(Collection entries)
- - - - -

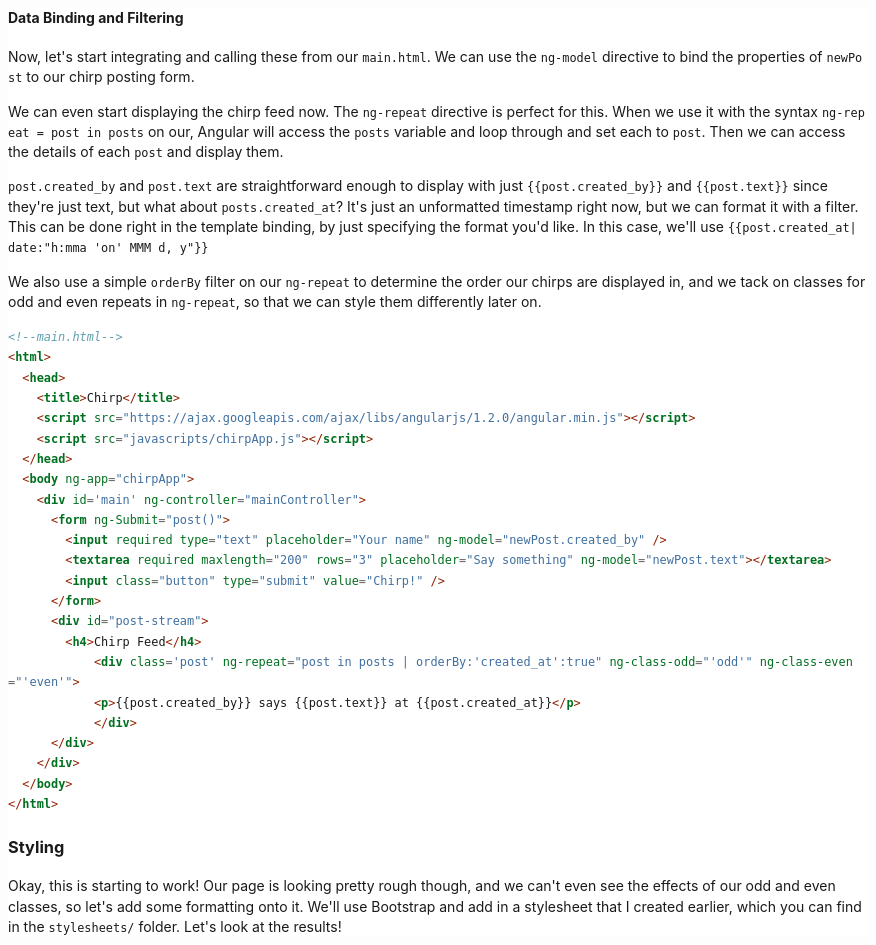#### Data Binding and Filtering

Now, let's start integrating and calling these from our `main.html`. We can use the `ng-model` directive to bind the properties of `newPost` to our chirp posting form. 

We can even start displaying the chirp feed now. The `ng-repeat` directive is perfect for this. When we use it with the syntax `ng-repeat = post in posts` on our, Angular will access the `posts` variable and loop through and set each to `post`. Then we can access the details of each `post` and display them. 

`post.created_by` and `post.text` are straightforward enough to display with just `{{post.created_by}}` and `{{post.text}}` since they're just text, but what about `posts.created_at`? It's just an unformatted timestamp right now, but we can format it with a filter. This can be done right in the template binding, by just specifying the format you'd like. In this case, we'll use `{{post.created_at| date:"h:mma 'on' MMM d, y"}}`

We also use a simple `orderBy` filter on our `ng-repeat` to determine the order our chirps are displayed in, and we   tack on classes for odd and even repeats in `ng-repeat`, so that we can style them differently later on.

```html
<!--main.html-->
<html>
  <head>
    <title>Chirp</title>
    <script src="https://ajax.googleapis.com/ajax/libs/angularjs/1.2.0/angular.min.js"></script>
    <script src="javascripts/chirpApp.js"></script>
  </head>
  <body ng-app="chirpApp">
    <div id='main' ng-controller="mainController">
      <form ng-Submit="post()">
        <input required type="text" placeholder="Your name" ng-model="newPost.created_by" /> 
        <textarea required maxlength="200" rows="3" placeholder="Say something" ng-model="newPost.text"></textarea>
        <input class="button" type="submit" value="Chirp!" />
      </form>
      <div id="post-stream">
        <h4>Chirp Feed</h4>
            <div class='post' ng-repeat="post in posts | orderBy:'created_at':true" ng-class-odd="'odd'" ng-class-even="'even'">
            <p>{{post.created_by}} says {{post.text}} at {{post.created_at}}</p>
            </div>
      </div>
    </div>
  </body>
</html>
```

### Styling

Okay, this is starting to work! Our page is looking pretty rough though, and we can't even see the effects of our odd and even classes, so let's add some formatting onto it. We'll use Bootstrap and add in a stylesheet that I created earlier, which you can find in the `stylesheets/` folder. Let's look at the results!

- - - - -

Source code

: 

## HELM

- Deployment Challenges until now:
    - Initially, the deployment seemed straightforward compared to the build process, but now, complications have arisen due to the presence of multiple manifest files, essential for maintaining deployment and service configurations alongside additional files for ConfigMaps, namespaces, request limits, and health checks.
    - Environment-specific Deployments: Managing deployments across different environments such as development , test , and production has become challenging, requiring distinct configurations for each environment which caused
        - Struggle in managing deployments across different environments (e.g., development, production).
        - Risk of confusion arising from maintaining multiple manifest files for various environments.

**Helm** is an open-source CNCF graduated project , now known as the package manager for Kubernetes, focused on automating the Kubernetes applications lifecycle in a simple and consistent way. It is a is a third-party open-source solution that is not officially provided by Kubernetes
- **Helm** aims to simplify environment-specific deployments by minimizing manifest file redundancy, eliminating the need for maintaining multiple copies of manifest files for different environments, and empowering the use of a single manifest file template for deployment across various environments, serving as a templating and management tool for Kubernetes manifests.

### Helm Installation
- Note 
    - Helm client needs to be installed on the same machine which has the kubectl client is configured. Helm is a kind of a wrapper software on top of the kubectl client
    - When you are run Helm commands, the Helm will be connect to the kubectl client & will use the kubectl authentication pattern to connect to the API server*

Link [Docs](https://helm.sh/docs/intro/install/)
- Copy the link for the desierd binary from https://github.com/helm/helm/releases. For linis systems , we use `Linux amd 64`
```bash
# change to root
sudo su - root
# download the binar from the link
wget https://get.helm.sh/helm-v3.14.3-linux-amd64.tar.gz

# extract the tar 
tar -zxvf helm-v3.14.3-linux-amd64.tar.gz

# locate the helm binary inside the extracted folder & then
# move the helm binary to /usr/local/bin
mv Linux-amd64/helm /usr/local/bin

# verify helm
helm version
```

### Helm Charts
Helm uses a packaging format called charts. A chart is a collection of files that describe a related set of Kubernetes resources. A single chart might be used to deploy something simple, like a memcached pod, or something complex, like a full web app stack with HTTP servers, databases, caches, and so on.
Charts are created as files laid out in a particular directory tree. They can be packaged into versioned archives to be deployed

- - - - -

- _WHAT YOU NEED TO DO_
Please output the lines above beginning at the line with "#### Data Binding and Filtering" and ending after the line with "Now, let's start", precisely as written and with no pictures.

- _EXERCISE RESULT_
#### Data Binding and Filtering

Now, let's start integrating and calling these from our `main.html`. We can use the `ng-model` directive to bind the properties of `newPost` to our chirp posting form. 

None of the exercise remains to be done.